When you comment out that line you added, it becomes

$ ./testqt
("default0", "Item0", "Item1", "Item2", "Item3", "Item4", "Item5", "Item6", "Item7", "Item8", "Item9")
("default1", "Item0", "Item1", "Item2", "Item3", "Item4", "Item5", "Item6", "Item7", "Item8", "Item9")
("default2", "Item0", "Item1", "Item2", "Item3", "Item4", "Item5", "Item6", "Item7", "Item8", "Item9")
("default3", "Item0", "Item1", "Item2", "Item3", "Item4", "Item5", "Item6", "Item7", "Item8", "Item9")
("default4", "Item0", "Item1", "Item2", "Item3", "Item4", "Item5", "Item6", "Item7", "Item8", "Item9")
("default5", "Item0", "Item1", "Item2", "Item3", "Item4", "Item5", "Item6", "Item7", "Item8", "Item9")
("default6", "Item0", "Item1", "Item2", "Item3", "Item4", "Item5", "Item6", "Item7", "Item8", "Item9")
("default7", "Item0", "Item1", "Item2", "Item3", "Item4", "Item5", "Item6", "Item7", "Item8", "Item9")
("default8", "Item0", "Item1", "Item2", "Item3", "Item4", "Item5", "Item6", "Item7", "Item8", "Item9")
("default9", "Item0", "Item1", "Item2", "Item3", "Item4", "Item5", "Item6", "Item7", "Item8", "Item9")
10

Answer 3

QSet is based on hash

QSet is based on hash; if the hashes of the two items are equal, then the QSet will not open up a new space. And the hash calculation method of QList is based on its elements.

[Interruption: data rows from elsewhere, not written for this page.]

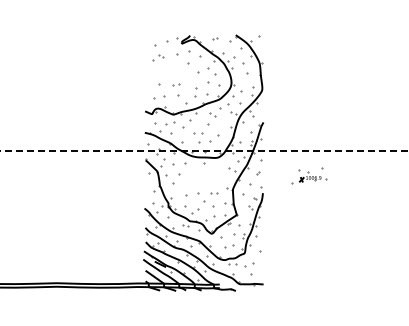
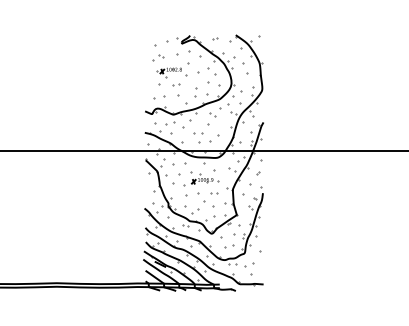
part at (171, 72): none -> present
line at (204, 150): dashed -> solid
part at (309, 175) position: (309, 175) -> (201, 177)
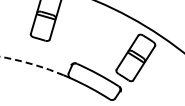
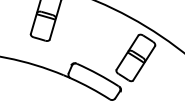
arc at (31, 64): dashed -> solid
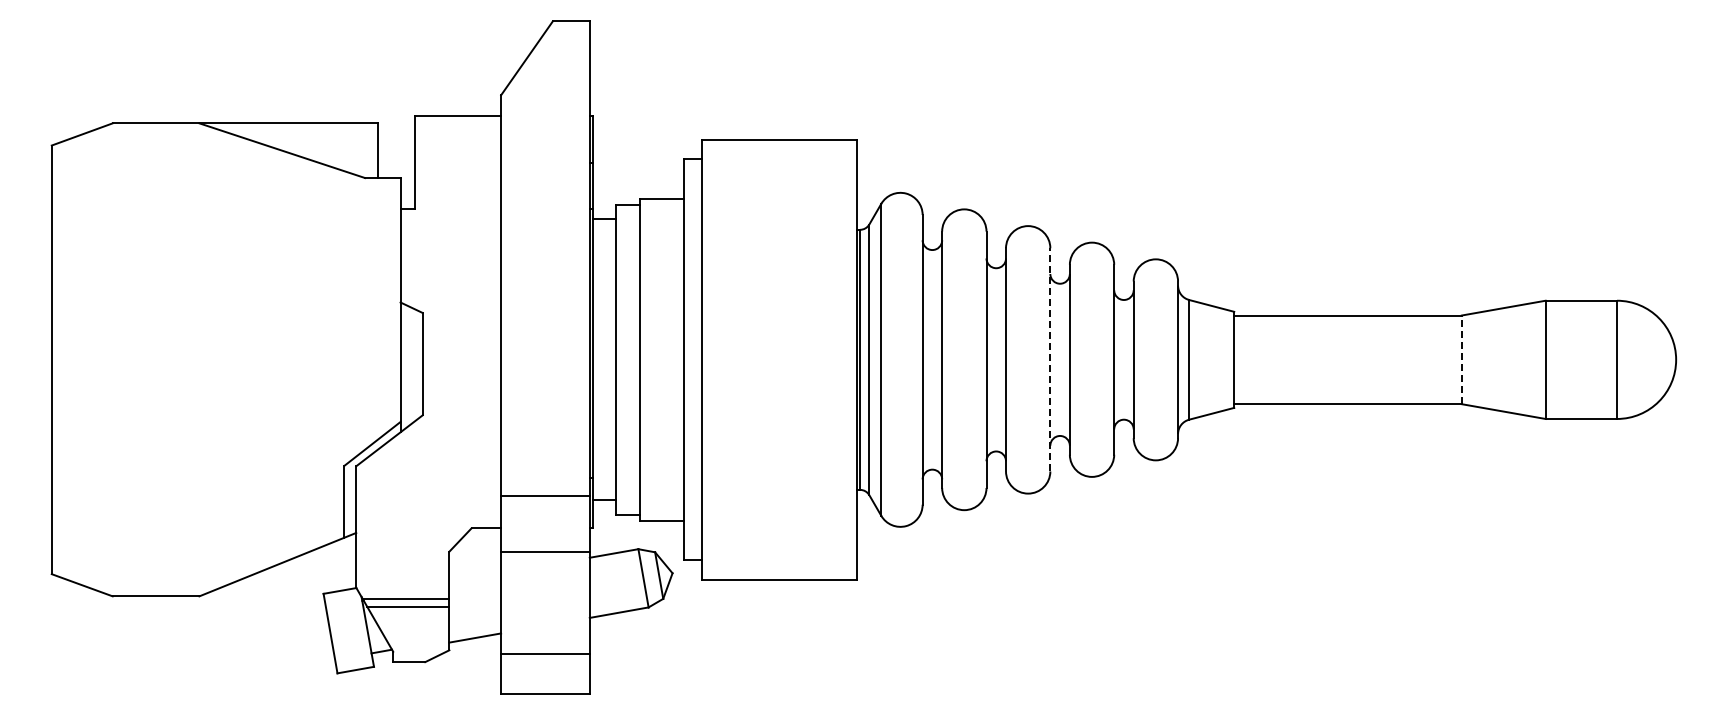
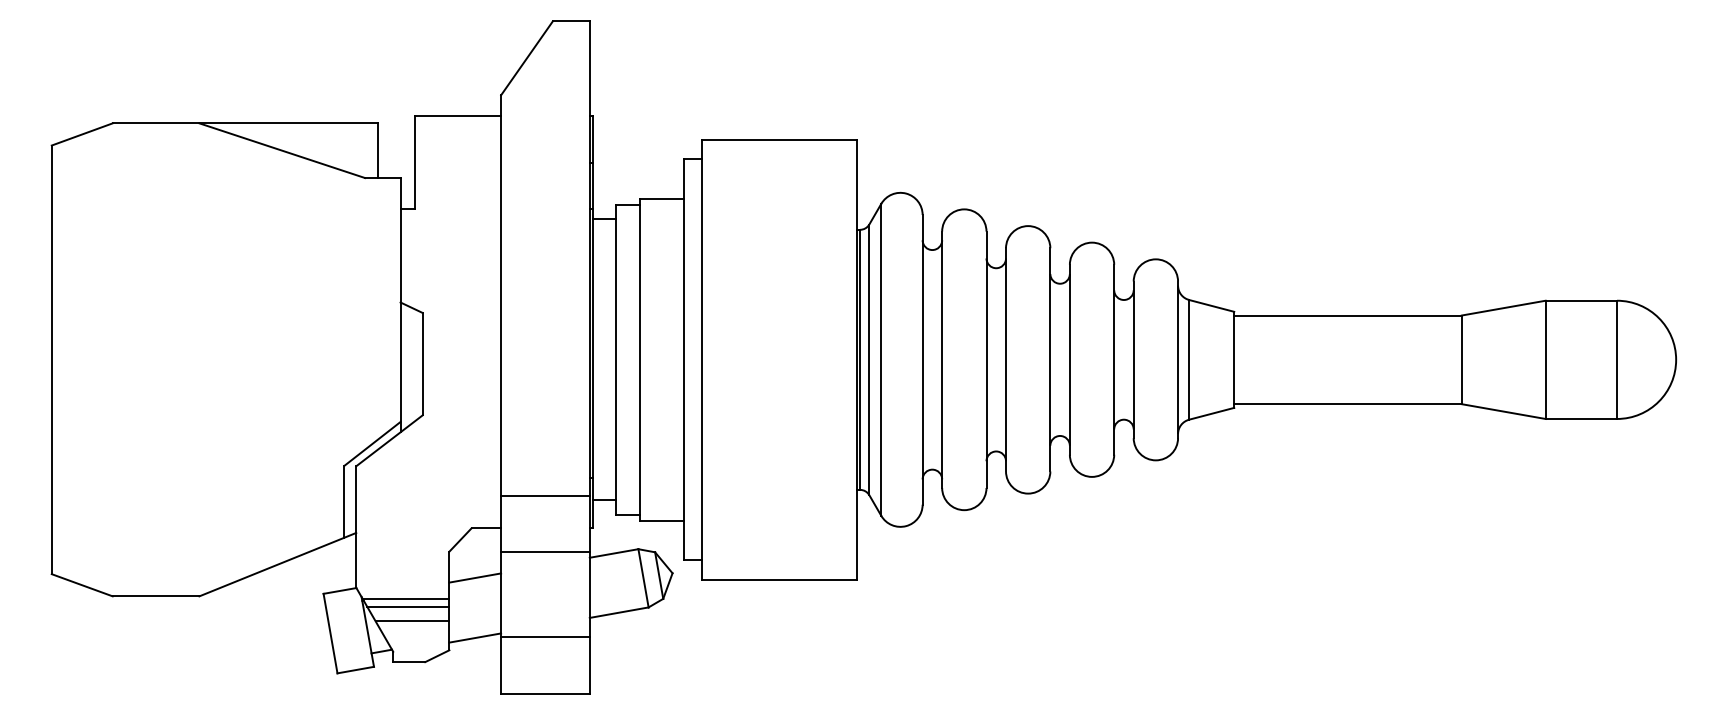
line at (1050, 359): dashed -> solid
line at (1461, 359): dashed -> solid
line at (475, 577): none -> present
line at (412, 621): none -> present
line at (545, 654) position: (545, 654) -> (545, 637)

In other words, if two QList have the same elements, they will have the same hash. And, because they have the same hash, the QSet will not open up a new space.

From your first code: every qlist has the same elements with:

{"Item0","Item1","Item2","Item3",....}

because they have the same elements, so they will have the same hash. In the end, the QSet will only have one element.

But, in your second code, every qlist has a different hash:

qlist0: {"default0", "Item0", "Item1", ...}
qlist1: {"default1", "Item0", "Item1", ...}
...
...

As you can see, every qlist's first element is different, therefore they will have different hash, and QSet will open up a new space for every qlist.